REQUIRED ACTION
Copy every line of the following records word for word, keeping their original order and line breaks.

##### RECORDS SUPPLIED #####

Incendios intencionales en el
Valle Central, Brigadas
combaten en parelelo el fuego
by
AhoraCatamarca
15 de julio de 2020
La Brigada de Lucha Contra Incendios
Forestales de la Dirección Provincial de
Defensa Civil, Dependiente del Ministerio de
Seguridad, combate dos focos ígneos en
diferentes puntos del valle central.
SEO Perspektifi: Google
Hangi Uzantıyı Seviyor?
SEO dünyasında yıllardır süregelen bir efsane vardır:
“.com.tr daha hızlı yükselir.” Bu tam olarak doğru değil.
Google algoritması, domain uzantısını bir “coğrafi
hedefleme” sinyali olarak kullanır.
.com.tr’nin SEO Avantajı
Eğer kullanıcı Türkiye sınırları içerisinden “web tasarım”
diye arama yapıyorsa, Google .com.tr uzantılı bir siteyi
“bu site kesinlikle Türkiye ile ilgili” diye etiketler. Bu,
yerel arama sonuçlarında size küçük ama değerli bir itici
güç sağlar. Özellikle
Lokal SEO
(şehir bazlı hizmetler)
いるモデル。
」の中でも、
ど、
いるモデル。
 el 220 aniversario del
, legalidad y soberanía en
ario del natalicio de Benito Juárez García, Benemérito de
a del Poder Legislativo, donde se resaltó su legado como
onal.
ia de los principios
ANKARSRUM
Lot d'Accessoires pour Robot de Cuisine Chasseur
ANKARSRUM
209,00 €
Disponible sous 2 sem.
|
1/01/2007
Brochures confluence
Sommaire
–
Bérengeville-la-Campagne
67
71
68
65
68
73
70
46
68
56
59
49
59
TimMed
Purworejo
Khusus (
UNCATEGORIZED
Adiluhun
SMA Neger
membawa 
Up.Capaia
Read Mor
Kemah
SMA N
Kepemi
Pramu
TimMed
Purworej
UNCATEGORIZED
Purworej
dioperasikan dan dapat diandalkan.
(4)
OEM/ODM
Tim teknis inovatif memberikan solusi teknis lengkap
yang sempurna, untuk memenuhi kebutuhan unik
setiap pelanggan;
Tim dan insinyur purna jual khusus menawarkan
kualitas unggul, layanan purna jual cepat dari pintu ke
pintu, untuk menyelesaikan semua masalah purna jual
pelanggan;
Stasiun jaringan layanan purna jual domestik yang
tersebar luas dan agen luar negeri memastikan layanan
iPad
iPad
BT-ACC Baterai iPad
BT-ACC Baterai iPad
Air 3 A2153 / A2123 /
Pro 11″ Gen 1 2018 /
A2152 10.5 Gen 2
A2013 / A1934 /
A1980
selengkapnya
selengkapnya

#####

EXERCISE RESPONSE
Incendios intencionales en el
Valle Central, Brigadas
combaten en parelelo el fuego
by
AhoraCatamarca
15 de julio de 2020
La Brigada de Lucha Contra Incendios
Forestales de la Dirección Provincial de
Defensa Civil, Dependiente del Ministerio de
Seguridad, combate dos focos ígneos en
diferentes puntos del valle central.
SEO Perspektifi: Google
Hangi Uzantıyı Seviyor?
SEO dünyasında yıllardır süregelen bir efsane vardır:
“.com.tr daha hızlı yükselir.” Bu tam olarak doğru değil.
Google algoritması, domain uzantısını bir “coğrafi
hedefleme” sinyali olarak kullanır.
.com.tr’nin SEO Avantajı
Eğer kullanıcı Türkiye sınırları içerisinden “web tasarım”
diye arama yapıyorsa, Google .com.tr uzantılı bir siteyi
“bu site kesinlikle Türkiye ile ilgili” diye etiketler. Bu,
yerel arama sonuçlarında size küçük ama değerli bir itici
güç sağlar. Özellikle
Lokal SEO
(şehir bazlı hizmetler)
いるモデル。
」の中でも、
ど、
いるモデル。
 el 220 aniversario del
, legalidad y soberanía en
ario del natalicio de Benito Juárez García, Benemérito de
a del Poder Legislativo, donde se resaltó su legado como
onal.
ia de los principios
ANKARSRUM
Lot d'Accessoires pour Robot de Cuisine Chasseur
ANKARSRUM
209,00 €
Disponible sous 2 sem.
|
1/01/2007
Brochures confluence
Sommaire
–
Bérengeville-la-Campagne
67
71
68
65
68
73
70
46
68
56
59
49
59
TimMed
Purworejo
Khusus (
UNCATEGORIZED
Adiluhun
SMA Neger
membawa 
Up.Capaia
Read Mor
Kemah
SMA N
Kepemi
Pramu
TimMed
Purworej
UNCATEGORIZED
Purworej
dioperasikan dan dapat diandalkan.
(4)
OEM/ODM
Tim teknis inovatif memberikan solusi teknis lengkap
yang sempurna, untuk memenuhi kebutuhan unik
setiap pelanggan;
Tim dan insinyur purna jual khusus menawarkan
kualitas unggul, layanan purna jual cepat dari pintu ke
pintu, untuk menyelesaikan semua masalah purna jual
pelanggan;
Stasiun jaringan layanan purna jual domestik yang
tersebar luas dan agen luar negeri memastikan layanan
iPad
iPad
BT-ACC Baterai iPad
BT-ACC Baterai iPad
Air 3 A2153 / A2123 /
Pro 11″ Gen 1 2018 /
A2152 10.5 Gen 2
A2013 / A1934 /
A1980
selengkapnya
selengkapnya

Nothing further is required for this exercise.